__Exercise description__
Search the data for the word "buttons" and copy out every line that has it.

__Extracted information__

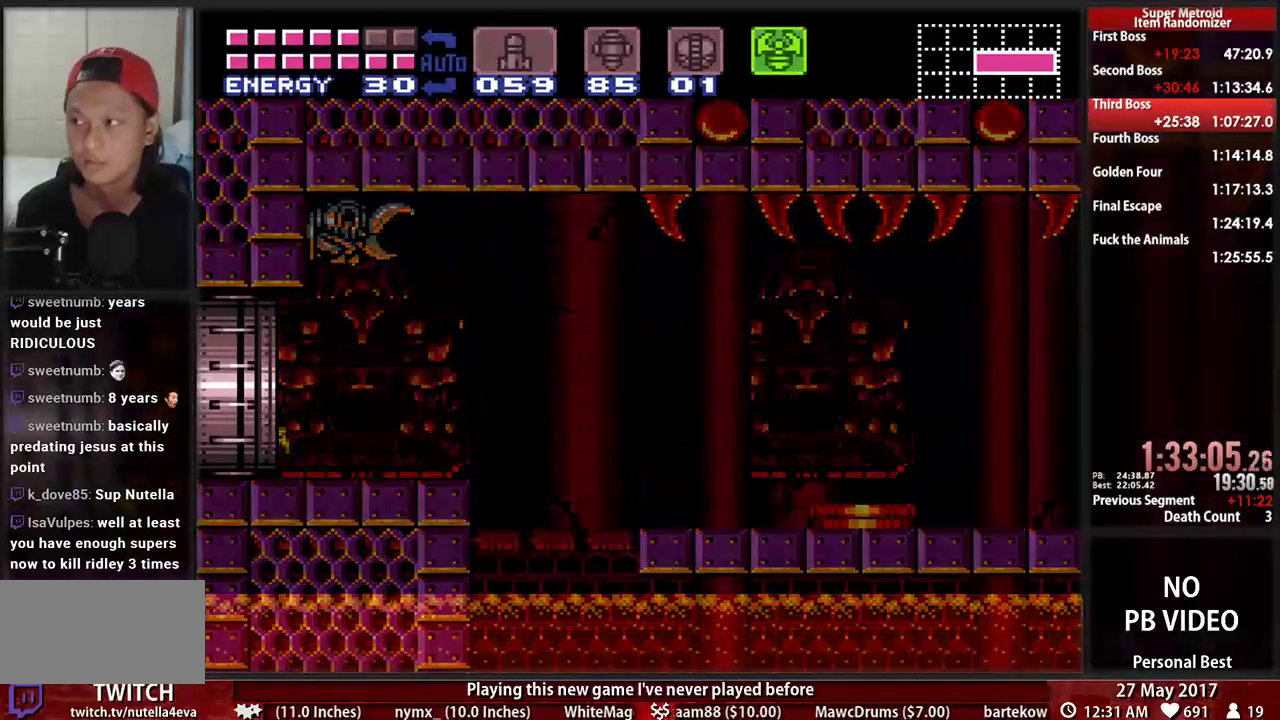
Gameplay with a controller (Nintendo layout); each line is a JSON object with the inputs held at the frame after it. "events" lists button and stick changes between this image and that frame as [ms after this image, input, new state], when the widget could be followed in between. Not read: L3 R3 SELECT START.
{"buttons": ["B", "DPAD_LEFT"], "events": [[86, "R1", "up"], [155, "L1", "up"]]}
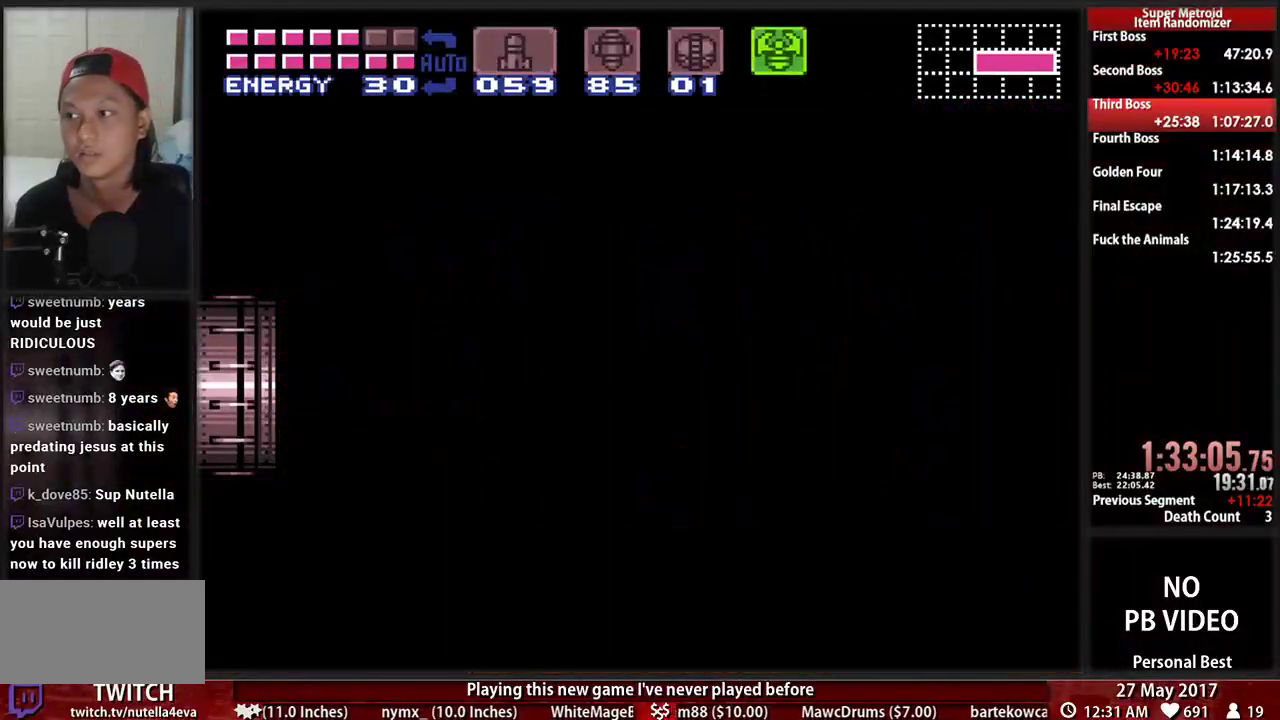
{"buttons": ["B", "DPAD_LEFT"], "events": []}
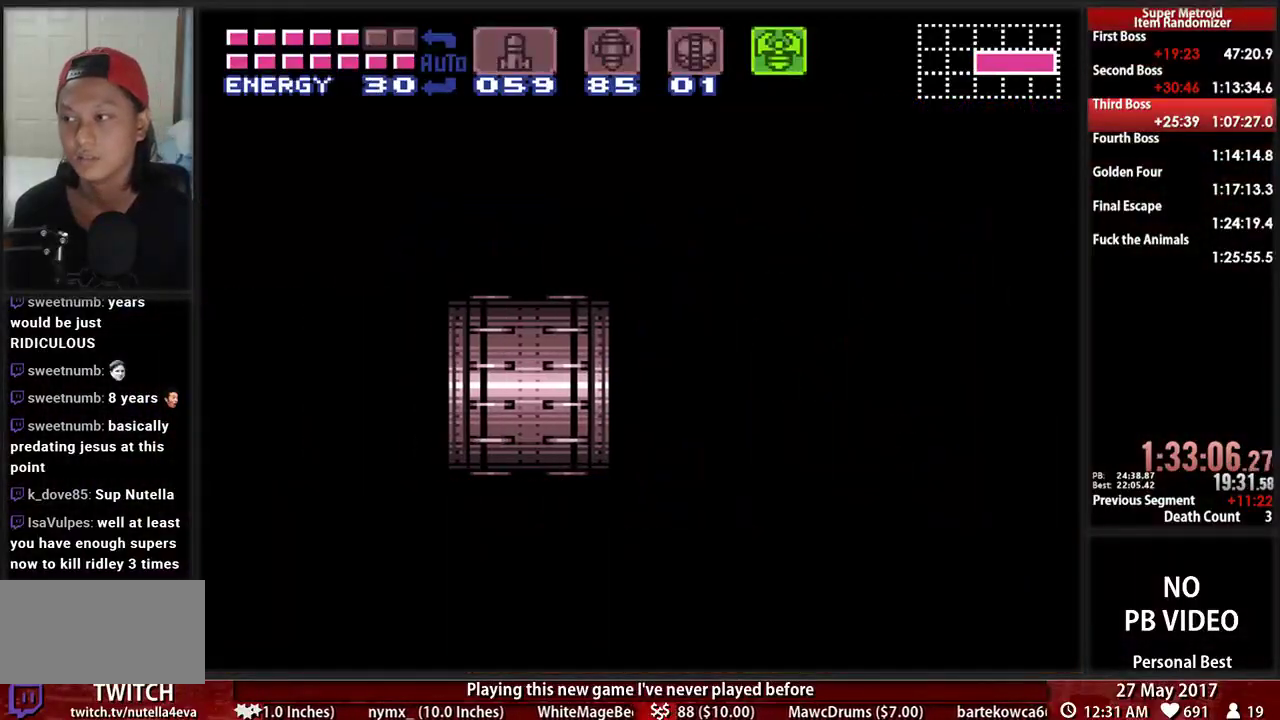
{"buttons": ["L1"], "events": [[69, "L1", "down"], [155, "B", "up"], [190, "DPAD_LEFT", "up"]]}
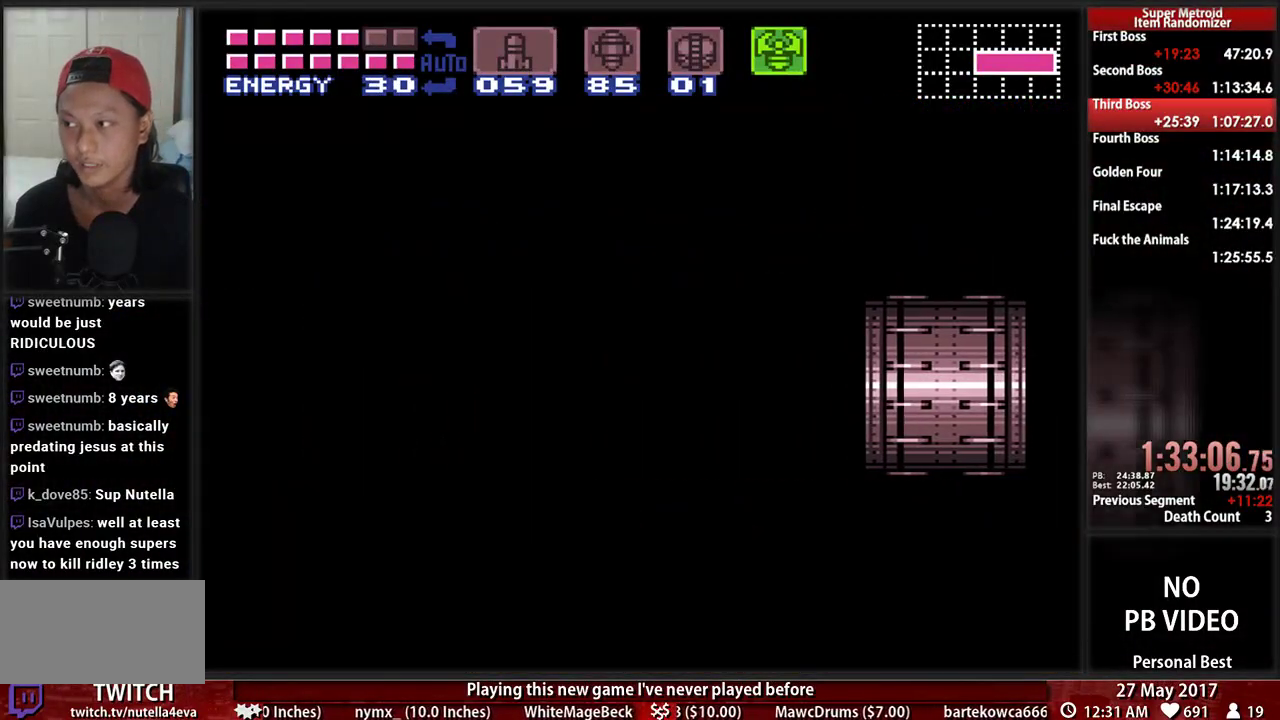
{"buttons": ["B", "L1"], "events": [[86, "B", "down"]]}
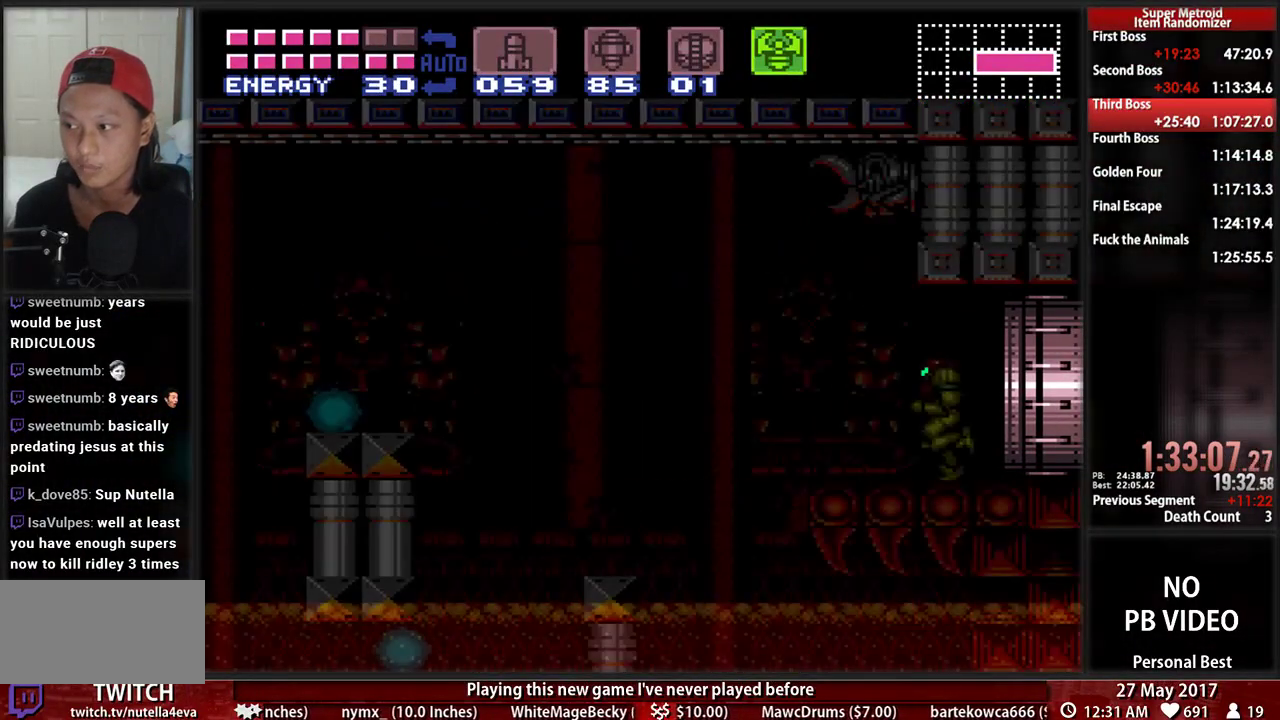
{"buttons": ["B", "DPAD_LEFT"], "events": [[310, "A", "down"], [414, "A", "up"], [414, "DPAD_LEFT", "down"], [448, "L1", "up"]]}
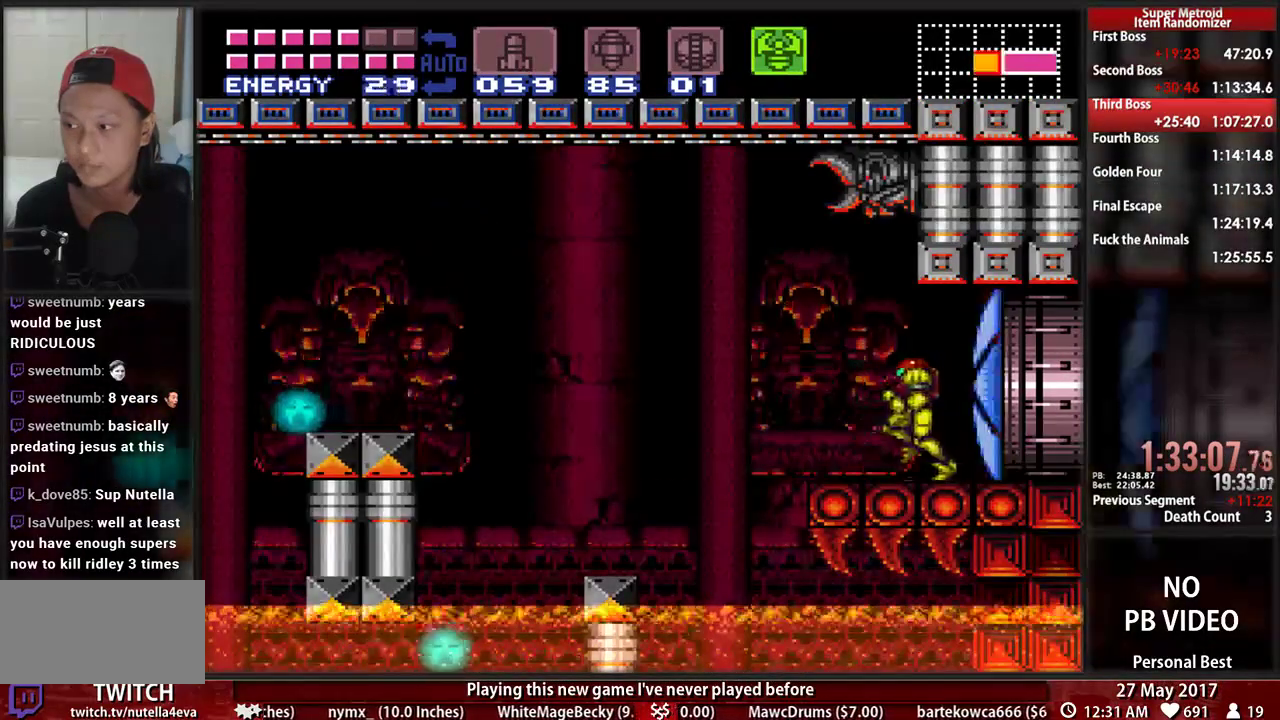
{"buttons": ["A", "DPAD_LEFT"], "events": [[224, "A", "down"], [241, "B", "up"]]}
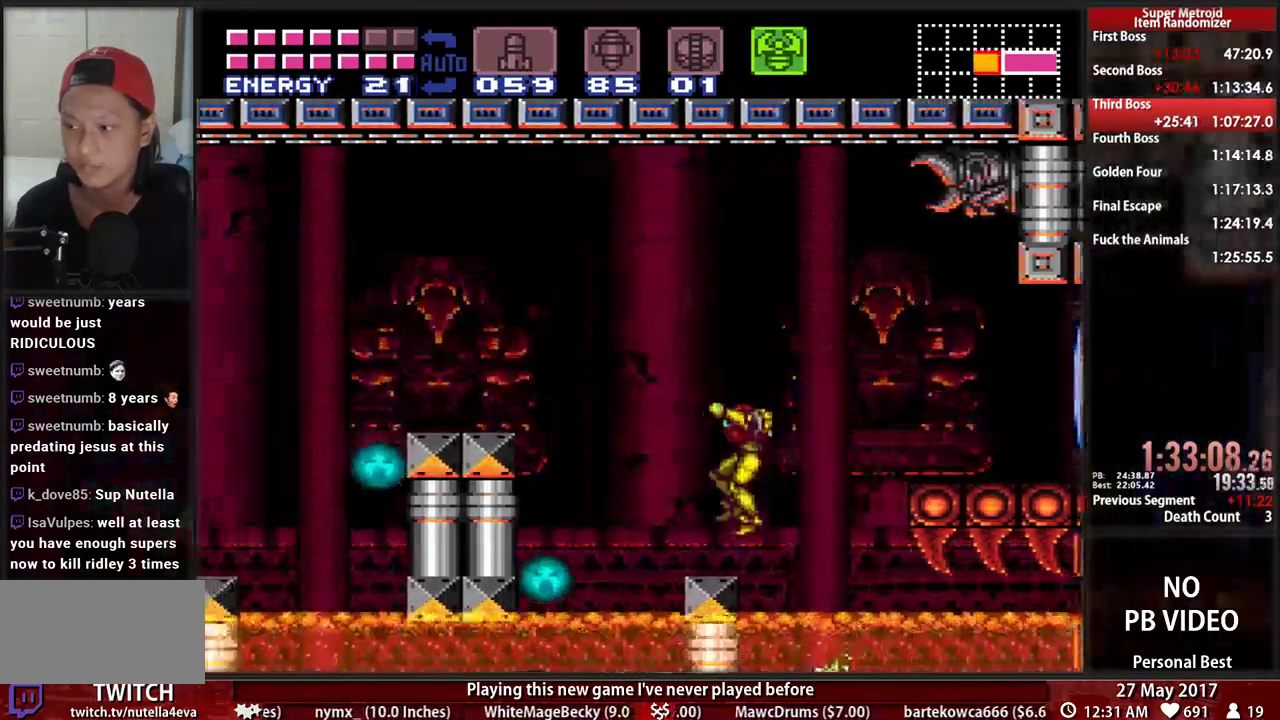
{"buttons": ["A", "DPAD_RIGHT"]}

__Solution__
{"buttons": ["B", "DPAD_LEFT"], "events": [[86, "R1", "up"], [155, "L1", "up"]]}
{"buttons": ["B", "DPAD_LEFT"], "events": []}
{"buttons": ["L1"], "events": [[69, "L1", "down"], [155, "B", "up"], [190, "DPAD_LEFT", "up"]]}
{"buttons": ["B", "L1"], "events": [[86, "B", "down"]]}
{"buttons": ["B", "DPAD_LEFT"], "events": [[310, "A", "down"], [414, "A", "up"], [414, "DPAD_LEFT", "down"], [448, "L1", "up"]]}
{"buttons": ["A", "DPAD_LEFT"], "events": [[224, "A", "down"], [241, "B", "up"]]}
{"buttons": ["A", "DPAD_RIGHT"]}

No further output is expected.